Where would you be that would be so dark that you would need a flashlight to see your adversary? I mean we are talking about concealed carry, which implies this is not a home defense scenario. If you are out somewhere that is so dark that you need a light on your gun, then you also need a flashlight to see how to get around, so you wont step in a pothole or trip over something.

Dimly lit buildings, alley ways, parking lots, etc, will probably have enough ambient light for you to be able to see well enough to walk, and if so, then you can also identify potential adversaries.

Also, on another point, I agree with Ledbetter. If your gun is out, it only means you think you have a problem. Around my house, if I hear glass breaking at 3 am, it probably means my wife or 6 yr old dropped a glass while getting a drink of water. I really dont want to come downstairs pointing my gun-mounted flashlight at either of them.

David S
March 11, 2003, 10:44 PM
hmmm i think theres a light somewhere........i dont know, but when i pull the trigger i always hear someone go "AHHHH!!"

HAHAHA sorry that really isnt my gun, but wouldnt it make a nice CCW.

Onslaught
March 12, 2003, 11:21 AM
I don't expect to change anyone's mind that's already made up, but I consider it needless and dangerous to mount a flashlight to a home or self defense weapon.

In your situation... in many situations, but NOT in all situations.

I do not need a light to identify people in my home. I keep a nightlight in the kitchen (for 3:am http://www.maverickreport.com/images/smilies/coffeecup.gif), there's a nightlight in the bathroom (for 3:am http://images.bravenet.com/brpics/smilie/toiletpaper.gif ) and there's one in the baby's room (for 3:am http://images.bravenet.com/brpics/smilie/15_weeping.gif) . You can walk from one end of my house to the other with enough ambient light from nightlights and streetlights shining through the windows that you can pour a glass of water, see and recognize faces, identify and avoid baby lego foot-traps on the floor, all without turning on any additional lights

So in my situation, I'd 1) know if my wife was in the bed as I got up to go examine the noise 2) know it ain't the baby getting a glass of water 3) be able to visually identify if it were indeed my wife (darn pillows) or other friendly (?:confused:?) or an unknown.

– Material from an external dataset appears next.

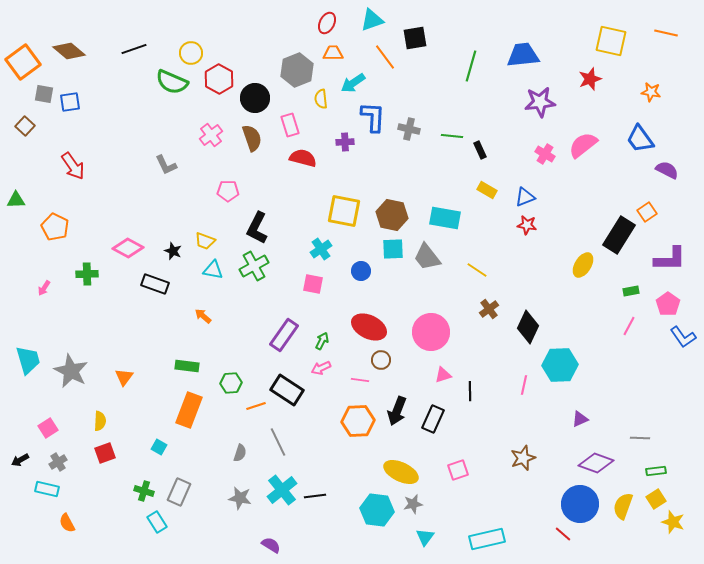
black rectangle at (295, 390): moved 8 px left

Should it turn out to be an unknown (that's unknown, as in a person not known to me, not an unidentified figure) THEN I'm perfectly justified pointing my pistol at them, and the light attached to my pistol in that case is to be able to better see if they have a weapon, and where that weapon may be pointing while at the same time leaving my other hand free to dial 9-1-1.

For my situation, it works QUITE well indeed.

Mike Irwin
March 12, 2003, 11:46 AM
Yeah, I got a really good deal on a 9-light bar that came off a wrecked pick up truck...

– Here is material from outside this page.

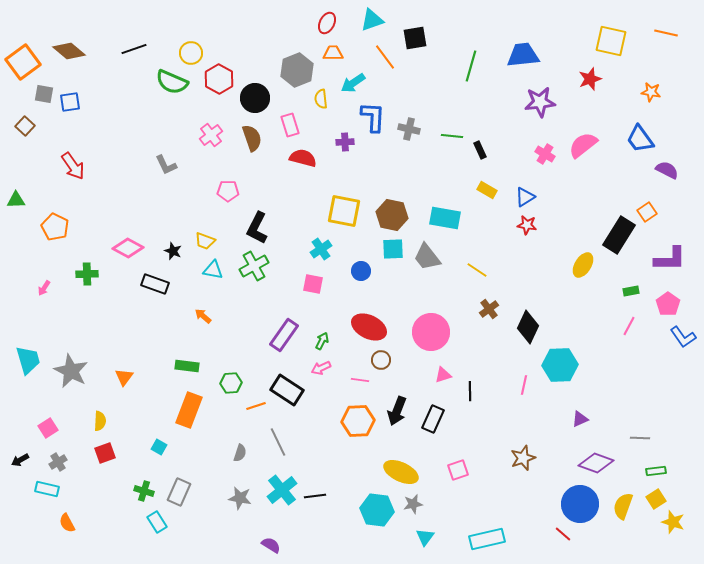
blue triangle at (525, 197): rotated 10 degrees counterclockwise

Only problem is concealing the Honda Generator I need to run the things... :)

DeltaElite
March 12, 2003, 12:04 PM
No I don't, but I do on my duty weapon.

A common fallacy is that you have to point your weapon at the object you want to illuminate.
The lights are bright enough to light up items with ambient light, so you don't have to point the weapon at something to light it up.
Try it sometime, you will be enlightened. Get it en"light"ened. ;)

gbelleh
March 12, 2003, 05:14 PM
Just because you have a light on your pistol doesn't mean you have to turn it on. It just gives you another option.

Shawn Dodson
March 12, 2003, 06:47 PM
A common fallacy is that you have to point your weapon at the object you want to illuminate. Yep! You can "splash" light onto a threat my reflecting it off a wall, floor, etc.
I do not need a light to identify people in my home. In many cases, a verbal challenge is sufficient to --initially -- identify a threat in the home. However once you determine you have a problem, then you gotta be able to identify your intended target, if the threat decides to become a target.

Chris Rhines
March 14, 2003, 05:01 PM
Okay, second related question. For those of you who are mainly concerned with weight and bulk issues (a valid concern) -

If somebody came up with a 50-lumen-or-so light that did not add appreciably to the weight or bulk of your pistol, would you then be interested in having such a light on your carry pistol?